Checkpoint inhibitors are a type of immune therapy used to treat different types of cancers. These drugs block different checkpoint proteins, for example, CTLA-4, PD-1, and PD-L1 inhibitors.
They block proteins that stop the immune system from attacking the cancer cells. Checkpoints are also described as a type of monoclonal antibody that antagonizes binding between B7 to CTLA-4 and PD-L1 to PD-1.

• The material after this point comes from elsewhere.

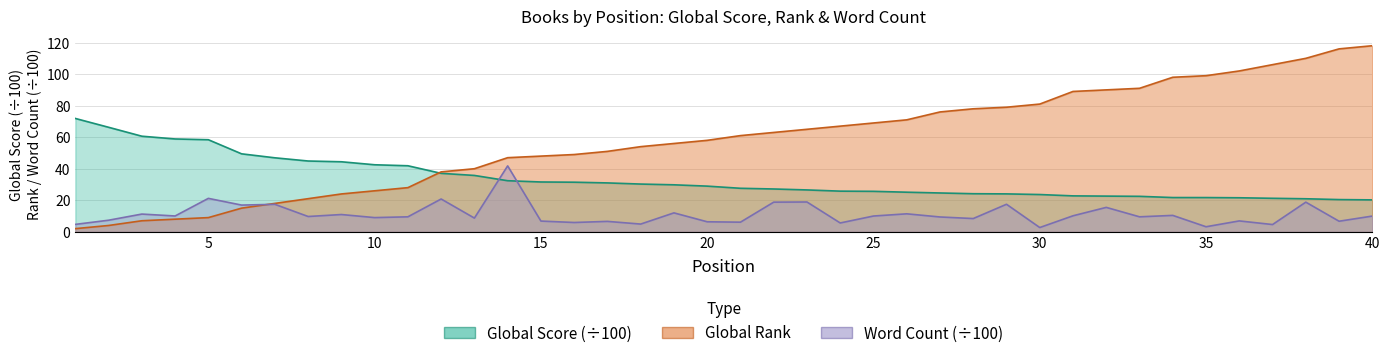

True or false: Global Score has more than 0 points higher than both neighbors.

False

Immune checkpoint inhibitors are used to treat BARCA mutated triple-negative breast cancer (TNBCS) in patients who do not respond to chemotherapy, and also in the treatment of highly mutated and solid tumors such as brain tumors, liver, and pancreatic cancers.
Immune checkpoint inhibitors exhibit an effect on solid tumors by suppressing CTLA-4, PD-1, and PDL-1. Anti-PD-1 is less toxic than anti-CTLA-4.
For melanoma Brain metastasis immune checkpoint therapy is more effective and Combination therapy has great efficacy and less toxicity which improves overall survival rather than individual therapy
liver cancer as hepatocellular carcinoma and cholangiocarcinoma used treatment with Genetics based therapy while using alternative immune checkpoint ligands, co-inhibitory (eg. LAG-3) or decreased t-cell infiltration causing therapy failure.
Clinical studies for pancreatic cancer have not been completed yet and treating PDA needs more research as immune checkpoint inhibitors is a new treatment against PDA. A new potent class of nivolumab, pembrolizumab, and ipilimumab have been FDA approved.
For mutated tumors, Combination therapy between checkpoint inhibitors and chemotherapy has great efficacy and improves the city of life and overall survival, rather than individual therapy when using radiation or chemotherapy alone.